IN4S / ИН4С
- Type: Online newspaper
- Editor: Gojko Rajčević
- Founded: 6 May 2008
- Political alignment: Right-wing politics Serbian-Montenegrin unionism Serbian nationalism Euroscepticism Russophilia
- Language: Serbian (Cyrillic script)
- Headquarters: Podgorica, Montenegro
- Website: www.in4s.net

= IN4S =

IN4S (ИН4С) is a Serb online newspaper that was launched on 6 May 2008 in Montenegro. Within 4 years since the establishment of the site, it has grown into a very influential media that is primarily focused on the politics and the history of Montenegro. The editor-in-chief is Gojko Raičević.

== History ==
IN4S was founded in 2008 by Gojko Rajčević and during 2011, IN4S joined the Montenegro census campaign, highlighting the most important personalities from the history of the Serbs and culture through numerous billboards, brochures, the Internet and newspaper publications. The portal is currently active in the 2021 census campaign.

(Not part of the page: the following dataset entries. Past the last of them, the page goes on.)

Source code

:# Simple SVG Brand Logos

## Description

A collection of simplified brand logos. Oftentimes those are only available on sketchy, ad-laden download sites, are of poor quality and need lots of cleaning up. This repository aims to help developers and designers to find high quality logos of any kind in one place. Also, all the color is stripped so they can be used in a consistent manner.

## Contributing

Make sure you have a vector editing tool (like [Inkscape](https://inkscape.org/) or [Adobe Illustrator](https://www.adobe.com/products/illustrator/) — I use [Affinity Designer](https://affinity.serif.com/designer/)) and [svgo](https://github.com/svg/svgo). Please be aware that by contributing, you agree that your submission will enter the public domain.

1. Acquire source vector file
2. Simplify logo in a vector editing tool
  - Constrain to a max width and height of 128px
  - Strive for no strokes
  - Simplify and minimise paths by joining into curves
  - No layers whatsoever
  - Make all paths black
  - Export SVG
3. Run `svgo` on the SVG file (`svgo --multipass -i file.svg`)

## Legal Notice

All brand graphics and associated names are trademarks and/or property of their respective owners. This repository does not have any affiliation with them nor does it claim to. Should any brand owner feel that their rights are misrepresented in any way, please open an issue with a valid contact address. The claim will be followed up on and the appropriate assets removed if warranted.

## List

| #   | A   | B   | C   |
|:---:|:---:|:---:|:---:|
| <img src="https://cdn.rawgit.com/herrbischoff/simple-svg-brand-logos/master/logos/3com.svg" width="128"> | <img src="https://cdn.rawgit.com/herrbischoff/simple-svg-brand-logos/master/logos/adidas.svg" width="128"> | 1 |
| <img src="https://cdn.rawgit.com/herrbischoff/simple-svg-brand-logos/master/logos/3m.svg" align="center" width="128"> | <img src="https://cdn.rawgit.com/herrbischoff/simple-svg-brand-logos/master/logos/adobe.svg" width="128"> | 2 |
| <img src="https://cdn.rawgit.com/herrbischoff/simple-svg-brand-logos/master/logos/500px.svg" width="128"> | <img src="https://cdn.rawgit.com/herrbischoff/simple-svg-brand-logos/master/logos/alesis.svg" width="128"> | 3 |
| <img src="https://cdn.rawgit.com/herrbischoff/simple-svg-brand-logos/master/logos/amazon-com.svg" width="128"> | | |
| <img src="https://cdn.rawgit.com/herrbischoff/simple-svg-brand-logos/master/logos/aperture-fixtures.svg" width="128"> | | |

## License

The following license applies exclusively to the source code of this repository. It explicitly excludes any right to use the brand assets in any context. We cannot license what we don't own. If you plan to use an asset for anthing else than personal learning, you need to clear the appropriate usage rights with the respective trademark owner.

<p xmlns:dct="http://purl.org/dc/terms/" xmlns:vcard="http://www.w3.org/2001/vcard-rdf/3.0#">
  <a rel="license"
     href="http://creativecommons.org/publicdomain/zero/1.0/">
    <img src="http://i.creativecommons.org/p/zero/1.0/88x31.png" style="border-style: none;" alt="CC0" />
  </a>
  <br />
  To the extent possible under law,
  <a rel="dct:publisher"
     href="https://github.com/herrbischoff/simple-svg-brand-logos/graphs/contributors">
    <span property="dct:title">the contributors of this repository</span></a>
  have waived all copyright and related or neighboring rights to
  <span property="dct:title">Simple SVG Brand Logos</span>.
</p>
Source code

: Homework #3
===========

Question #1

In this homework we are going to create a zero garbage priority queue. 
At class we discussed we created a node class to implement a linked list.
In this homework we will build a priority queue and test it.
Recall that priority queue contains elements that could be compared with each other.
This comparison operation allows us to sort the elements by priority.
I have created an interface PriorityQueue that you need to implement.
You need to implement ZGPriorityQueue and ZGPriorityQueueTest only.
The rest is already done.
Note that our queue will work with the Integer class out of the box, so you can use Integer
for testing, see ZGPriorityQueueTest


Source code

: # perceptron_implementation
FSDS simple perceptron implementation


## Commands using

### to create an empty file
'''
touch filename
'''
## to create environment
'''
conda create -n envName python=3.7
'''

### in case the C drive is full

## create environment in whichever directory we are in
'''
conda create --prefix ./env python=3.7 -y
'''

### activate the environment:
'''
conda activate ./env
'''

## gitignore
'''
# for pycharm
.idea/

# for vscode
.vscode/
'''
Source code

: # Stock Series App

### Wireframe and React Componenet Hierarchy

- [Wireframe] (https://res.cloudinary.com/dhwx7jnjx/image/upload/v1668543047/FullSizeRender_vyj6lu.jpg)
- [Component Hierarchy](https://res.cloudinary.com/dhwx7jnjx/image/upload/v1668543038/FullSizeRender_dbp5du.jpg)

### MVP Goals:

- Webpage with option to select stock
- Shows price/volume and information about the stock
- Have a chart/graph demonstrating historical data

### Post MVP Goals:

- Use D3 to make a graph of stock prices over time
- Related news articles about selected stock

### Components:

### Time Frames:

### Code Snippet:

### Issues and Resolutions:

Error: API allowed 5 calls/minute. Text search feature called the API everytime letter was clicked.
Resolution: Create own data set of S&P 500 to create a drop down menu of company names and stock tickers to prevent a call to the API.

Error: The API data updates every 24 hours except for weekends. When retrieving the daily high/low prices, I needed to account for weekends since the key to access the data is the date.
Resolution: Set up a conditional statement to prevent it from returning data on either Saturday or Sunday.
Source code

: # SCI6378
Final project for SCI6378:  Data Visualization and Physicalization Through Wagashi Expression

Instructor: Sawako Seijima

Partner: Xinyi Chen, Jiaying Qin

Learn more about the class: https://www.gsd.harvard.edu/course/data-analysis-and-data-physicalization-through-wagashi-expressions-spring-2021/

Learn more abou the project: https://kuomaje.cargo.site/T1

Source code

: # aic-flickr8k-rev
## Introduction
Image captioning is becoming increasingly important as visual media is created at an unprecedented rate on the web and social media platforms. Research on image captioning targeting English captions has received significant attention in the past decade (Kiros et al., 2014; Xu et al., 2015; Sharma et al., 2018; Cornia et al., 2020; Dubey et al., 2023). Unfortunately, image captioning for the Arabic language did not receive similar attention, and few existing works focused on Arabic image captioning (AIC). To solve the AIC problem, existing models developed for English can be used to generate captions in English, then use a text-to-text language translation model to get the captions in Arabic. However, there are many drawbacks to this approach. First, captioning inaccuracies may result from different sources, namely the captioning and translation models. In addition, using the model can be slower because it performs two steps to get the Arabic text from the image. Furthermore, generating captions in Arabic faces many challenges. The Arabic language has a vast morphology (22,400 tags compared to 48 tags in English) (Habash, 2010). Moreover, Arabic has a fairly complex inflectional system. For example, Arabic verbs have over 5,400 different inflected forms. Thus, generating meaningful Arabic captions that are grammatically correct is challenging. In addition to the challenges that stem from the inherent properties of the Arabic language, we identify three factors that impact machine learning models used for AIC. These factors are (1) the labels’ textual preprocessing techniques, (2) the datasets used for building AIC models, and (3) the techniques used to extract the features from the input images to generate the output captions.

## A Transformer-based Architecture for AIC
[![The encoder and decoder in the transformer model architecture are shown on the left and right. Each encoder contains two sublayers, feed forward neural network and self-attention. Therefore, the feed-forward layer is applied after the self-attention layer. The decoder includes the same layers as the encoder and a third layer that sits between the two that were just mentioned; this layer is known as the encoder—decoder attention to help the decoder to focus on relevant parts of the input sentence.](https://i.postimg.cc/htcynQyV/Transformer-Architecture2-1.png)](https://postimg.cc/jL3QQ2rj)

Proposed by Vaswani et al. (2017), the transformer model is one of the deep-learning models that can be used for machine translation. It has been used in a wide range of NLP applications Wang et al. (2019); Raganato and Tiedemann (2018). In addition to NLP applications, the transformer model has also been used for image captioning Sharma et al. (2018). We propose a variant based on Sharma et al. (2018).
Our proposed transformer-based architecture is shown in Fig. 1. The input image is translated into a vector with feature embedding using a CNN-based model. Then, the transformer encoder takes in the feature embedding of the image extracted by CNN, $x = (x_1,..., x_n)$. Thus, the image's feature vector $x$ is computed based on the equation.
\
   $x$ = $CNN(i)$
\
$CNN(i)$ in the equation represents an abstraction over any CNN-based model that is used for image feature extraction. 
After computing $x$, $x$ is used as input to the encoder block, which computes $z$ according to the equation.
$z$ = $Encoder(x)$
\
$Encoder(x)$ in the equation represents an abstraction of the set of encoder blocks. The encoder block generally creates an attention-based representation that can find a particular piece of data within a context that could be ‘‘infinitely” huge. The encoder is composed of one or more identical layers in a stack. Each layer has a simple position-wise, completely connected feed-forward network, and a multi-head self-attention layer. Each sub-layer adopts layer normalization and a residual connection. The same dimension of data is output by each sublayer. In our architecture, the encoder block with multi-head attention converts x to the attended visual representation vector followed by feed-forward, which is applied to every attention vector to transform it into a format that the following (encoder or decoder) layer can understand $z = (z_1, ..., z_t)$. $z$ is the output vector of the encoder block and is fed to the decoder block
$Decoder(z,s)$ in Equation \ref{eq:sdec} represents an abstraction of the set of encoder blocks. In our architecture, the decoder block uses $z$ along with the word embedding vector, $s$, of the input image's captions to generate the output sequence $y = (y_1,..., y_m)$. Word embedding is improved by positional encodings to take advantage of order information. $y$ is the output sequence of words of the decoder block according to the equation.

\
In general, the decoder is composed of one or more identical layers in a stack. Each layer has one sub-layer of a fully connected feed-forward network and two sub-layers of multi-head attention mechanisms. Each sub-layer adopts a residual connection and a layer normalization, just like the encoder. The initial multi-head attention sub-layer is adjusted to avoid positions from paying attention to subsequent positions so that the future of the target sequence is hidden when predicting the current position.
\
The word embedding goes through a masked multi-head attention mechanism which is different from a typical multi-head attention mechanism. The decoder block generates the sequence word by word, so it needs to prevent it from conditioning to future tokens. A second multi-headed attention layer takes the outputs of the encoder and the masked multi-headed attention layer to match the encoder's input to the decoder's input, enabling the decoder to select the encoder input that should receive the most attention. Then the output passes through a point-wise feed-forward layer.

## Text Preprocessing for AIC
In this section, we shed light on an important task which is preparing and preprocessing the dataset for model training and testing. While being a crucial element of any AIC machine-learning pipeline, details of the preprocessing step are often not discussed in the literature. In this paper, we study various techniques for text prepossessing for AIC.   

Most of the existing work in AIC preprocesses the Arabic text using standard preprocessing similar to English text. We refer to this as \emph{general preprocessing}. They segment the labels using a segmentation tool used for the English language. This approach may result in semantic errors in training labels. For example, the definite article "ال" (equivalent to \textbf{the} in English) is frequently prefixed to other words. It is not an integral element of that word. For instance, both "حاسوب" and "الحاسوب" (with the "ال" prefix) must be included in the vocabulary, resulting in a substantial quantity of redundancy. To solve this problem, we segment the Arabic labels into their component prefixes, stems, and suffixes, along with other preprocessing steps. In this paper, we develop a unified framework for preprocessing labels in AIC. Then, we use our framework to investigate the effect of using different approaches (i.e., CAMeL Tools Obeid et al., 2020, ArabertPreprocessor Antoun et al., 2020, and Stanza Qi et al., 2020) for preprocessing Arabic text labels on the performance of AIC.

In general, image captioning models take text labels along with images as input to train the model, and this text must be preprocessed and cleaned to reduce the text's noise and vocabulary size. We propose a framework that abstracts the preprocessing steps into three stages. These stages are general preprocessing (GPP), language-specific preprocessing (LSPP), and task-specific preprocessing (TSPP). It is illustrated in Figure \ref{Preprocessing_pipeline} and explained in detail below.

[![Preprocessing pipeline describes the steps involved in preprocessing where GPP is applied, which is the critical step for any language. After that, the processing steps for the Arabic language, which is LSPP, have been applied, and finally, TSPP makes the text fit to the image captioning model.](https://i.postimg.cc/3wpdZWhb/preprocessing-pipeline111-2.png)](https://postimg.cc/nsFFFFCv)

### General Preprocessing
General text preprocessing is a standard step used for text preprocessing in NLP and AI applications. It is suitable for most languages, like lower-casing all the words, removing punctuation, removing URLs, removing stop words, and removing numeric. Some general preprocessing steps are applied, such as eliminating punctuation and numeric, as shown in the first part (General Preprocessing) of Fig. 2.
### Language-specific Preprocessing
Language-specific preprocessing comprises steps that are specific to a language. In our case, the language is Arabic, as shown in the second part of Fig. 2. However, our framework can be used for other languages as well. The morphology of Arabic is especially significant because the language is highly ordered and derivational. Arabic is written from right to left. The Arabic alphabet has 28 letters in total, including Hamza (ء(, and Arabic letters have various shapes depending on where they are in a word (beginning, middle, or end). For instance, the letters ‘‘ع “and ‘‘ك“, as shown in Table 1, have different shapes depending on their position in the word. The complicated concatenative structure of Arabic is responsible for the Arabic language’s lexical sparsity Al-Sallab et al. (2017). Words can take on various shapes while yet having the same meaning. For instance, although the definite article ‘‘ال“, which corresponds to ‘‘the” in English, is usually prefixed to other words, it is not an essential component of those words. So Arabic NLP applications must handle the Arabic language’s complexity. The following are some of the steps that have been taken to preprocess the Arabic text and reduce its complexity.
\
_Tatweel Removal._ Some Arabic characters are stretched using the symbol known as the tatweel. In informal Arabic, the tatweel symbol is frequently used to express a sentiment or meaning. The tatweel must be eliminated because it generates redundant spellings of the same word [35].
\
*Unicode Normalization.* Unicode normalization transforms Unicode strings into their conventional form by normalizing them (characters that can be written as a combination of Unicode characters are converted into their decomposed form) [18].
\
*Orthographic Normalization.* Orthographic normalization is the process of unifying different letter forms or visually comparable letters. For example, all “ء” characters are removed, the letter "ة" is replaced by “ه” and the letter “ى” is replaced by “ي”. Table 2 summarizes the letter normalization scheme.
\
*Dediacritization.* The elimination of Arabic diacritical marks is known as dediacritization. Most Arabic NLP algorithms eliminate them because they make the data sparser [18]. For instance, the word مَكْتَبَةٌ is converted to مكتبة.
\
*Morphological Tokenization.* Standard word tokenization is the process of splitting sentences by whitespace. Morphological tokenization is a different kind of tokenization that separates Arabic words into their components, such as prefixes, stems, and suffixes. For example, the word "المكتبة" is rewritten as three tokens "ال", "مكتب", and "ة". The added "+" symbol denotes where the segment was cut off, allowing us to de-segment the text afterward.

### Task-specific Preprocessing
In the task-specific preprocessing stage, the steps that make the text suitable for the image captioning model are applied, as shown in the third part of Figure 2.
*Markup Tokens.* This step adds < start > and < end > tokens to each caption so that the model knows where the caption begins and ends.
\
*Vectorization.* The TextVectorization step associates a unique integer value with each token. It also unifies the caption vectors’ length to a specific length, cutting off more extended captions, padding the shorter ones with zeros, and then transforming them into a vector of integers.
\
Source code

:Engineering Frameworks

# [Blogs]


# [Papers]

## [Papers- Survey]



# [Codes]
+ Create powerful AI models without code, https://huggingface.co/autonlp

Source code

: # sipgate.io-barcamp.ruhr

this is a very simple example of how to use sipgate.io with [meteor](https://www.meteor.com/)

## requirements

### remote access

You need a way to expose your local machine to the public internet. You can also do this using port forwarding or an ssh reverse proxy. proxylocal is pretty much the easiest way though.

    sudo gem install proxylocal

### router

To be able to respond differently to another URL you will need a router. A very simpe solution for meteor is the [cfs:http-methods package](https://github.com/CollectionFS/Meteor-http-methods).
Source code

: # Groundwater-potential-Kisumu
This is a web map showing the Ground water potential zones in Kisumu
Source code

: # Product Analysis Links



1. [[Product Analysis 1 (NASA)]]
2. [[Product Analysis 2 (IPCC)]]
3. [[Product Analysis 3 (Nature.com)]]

The portal launched an action against Montenegro's accession to NATO in 2016, coordinating the network of non-governmental organizations "No to war - not to NATO".

In August 2020, IN4S published a video in which the activist of the then ruling DPS, Dušica Vulić, talks to a woman about the advancement in the Armed Forces, stating that she needs a positive opinion of the local board of the ruling party.